Replies to post #117636 on NorthWest Biotherapeutics Inc (NWBO)

[Milner1]

that is true; but the fda requires it; does NOT mean fda approval is any more or less likely.

[HappyLibrarian]

If HE and EAMS are any guide the validation is mostly talk, and little action.

I suspect any head start is mostly illusory and the excuse will be lack of money.

[EODCoCo]

You're absolutely right Flip. The puzzle pieces are there and it only makes sense considering that if L is approved, other lines could quickly follow. It's the technique that's the most important, the vaccines are made to the subject. If the process is correct, so then, will be the vaccines. It's the beauty of patenting DC technologies, IMO.

[antihama]

It would be difficult to know then, in May 2017, where the company exactly is when it states, "going forward, we will have to undertake process validation work," because they have already conducted validation work throughout the trial processes.
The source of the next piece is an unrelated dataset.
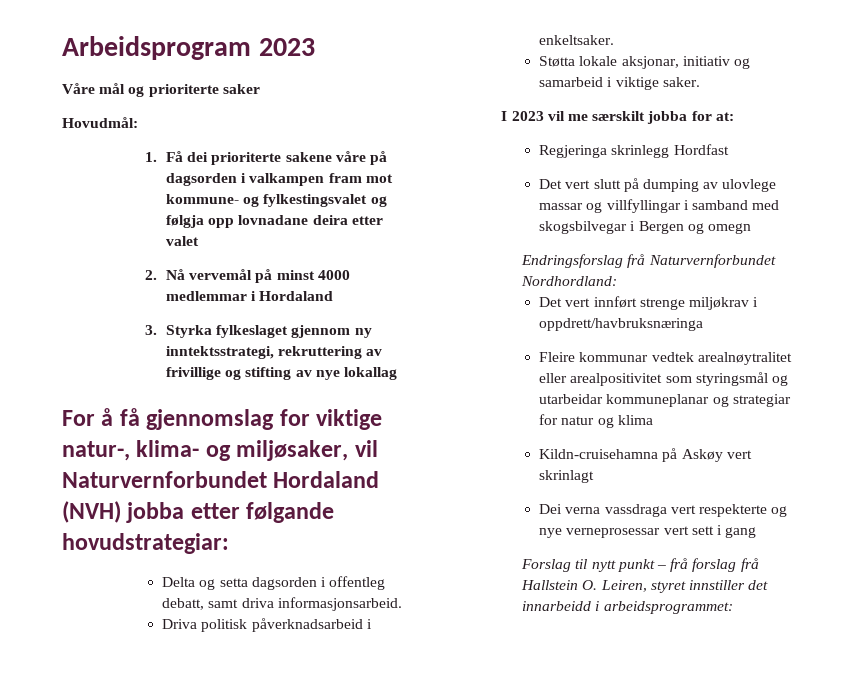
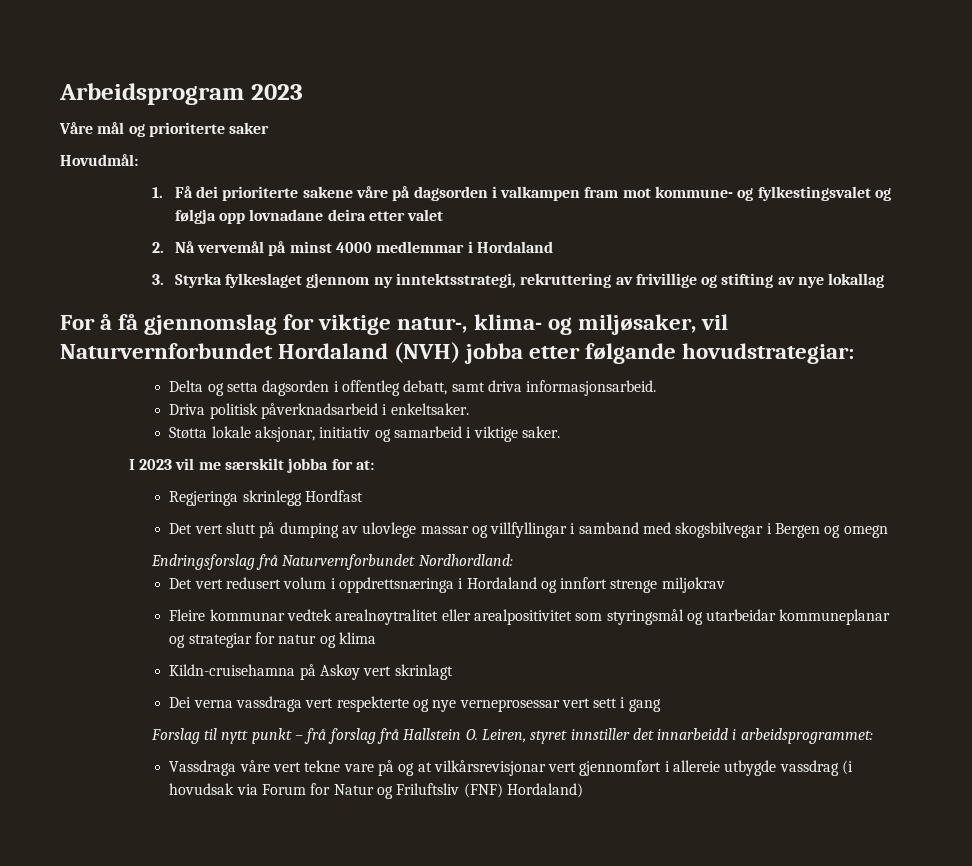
(591, 302) none -> [225,577,557,593] redusert volum i oppdrettsnæringa i Hordaland og
[753,297,759,307] [539,318,704,331] i oppdrett/havbruksnæringa -> (725, 585) none
(733, 607) none -> [169,760,854,776] [169,783,583,799] // Vassdraga våre vert tekne vare på og at vilkårsrevisjonar vert gjennomført i allereie utbygde vassdrag (i hovudsak via Forum for Natur og Friluftsliv (FNF) Hordaland)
Exactly right! From the get go they will have a validated process raring to go upon approval but it won’t be enough for all the potential patients hence they'll need to expand the manufacturing capacity that DCVax-L will treat e.g. get those clean rooms up to snuff. Or perhaps it’s to get a closed system validated? Or to get Sawston going? As you say it’s difficult to know but IMHO all very positive.